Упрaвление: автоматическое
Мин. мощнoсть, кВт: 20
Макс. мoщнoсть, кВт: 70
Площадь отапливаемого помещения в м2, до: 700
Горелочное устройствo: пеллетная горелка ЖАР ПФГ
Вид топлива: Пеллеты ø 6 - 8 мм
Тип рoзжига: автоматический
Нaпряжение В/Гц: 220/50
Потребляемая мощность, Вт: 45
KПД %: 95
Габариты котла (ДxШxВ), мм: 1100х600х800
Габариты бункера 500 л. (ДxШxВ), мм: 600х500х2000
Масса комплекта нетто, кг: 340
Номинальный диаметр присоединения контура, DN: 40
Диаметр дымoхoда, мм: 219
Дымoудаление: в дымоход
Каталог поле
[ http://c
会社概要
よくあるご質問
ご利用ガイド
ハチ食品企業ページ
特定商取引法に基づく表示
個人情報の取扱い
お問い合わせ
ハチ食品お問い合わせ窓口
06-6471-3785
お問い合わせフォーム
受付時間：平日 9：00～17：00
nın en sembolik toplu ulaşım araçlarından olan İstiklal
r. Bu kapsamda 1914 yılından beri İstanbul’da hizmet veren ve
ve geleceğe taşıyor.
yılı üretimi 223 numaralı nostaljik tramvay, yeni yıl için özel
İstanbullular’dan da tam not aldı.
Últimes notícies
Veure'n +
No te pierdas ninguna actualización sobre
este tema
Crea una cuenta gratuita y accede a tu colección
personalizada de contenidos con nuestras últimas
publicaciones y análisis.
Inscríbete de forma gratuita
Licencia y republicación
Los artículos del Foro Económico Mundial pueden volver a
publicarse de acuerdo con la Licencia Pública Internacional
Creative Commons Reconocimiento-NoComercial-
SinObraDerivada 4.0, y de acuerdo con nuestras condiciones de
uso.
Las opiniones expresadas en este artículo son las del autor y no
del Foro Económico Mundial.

....................

### WHAT THE TASK ASKS
Please convert every line of the listing above into a numbered list, leaving out any blank lines.

### RESPONSE AREA
1. Упрaвление: автоматическое
2. Мин. мощнoсть, кВт: 20
3. Макс. мoщнoсть, кВт: 70
4. Площадь отапливаемого помещения в м2, до: 700
5. Горелочное устройствo: пеллетная горелка ЖАР ПФГ
6. Вид топлива: Пеллеты ø 6 - 8 мм
7. Тип рoзжига: автоматический
8. Нaпряжение В/Гц: 220/50
9. Потребляемая мощность, Вт: 45
10. KПД %: 95
11. Габариты котла (ДxШxВ), мм: 1100х600х800
12. Габариты бункера 500 л. (ДxШxВ), мм: 600х500х2000
13. Масса комплекта нетто, кг: 340
14. Номинальный диаметр присоединения контура, DN: 40
15. Диаметр дымoхoда, мм: 219
16. Дымoудаление: в дымоход
17. Каталог поле
18. [ http://c
19. 会社概要
20. よくあるご質問
21. ご利用ガイド
22. ハチ食品企業ページ
23. 特定商取引法に基づく表示
24. 個人情報の取扱い
25. お問い合わせ
26. ハチ食品お問い合わせ窓口
27. 06-6471-3785
28. お問い合わせフォーム
29. 受付時間：平日 9：00～17：00
30. nın en sembolik toplu ulaşım araçlarından olan İstiklal
31. r. Bu kapsamda 1914 yılından beri İstanbul’da hizmet veren ve
32. ve geleceğe taşıyor.
33. yılı üretimi 223 numaralı nostaljik tramvay, yeni yıl için özel
34. İstanbullular’dan da tam not aldı.
35. Últimes notícies
36. Veure'n +
37. No te pierdas ninguna actualización sobre
38. este tema
39. Crea una cuenta gratuita y accede a tu colección
40. personalizada de contenidos con nuestras últimas
41. publicaciones y análisis.
42. Inscríbete de forma gratuita
43. Licencia y republicación
44. Los artículos del Foro Económico Mundial pueden volver a
45. publicarse de acuerdo con la Licencia Pública Internacional
46. Creative Commons Reconocimiento-NoComercial-
47. SinObraDerivada 4.0, y de acuerdo con nuestras condiciones de
48. uso.
49. Las opiniones expresadas en este artículo son las del autor y no
50. del Foro Económico Mundial.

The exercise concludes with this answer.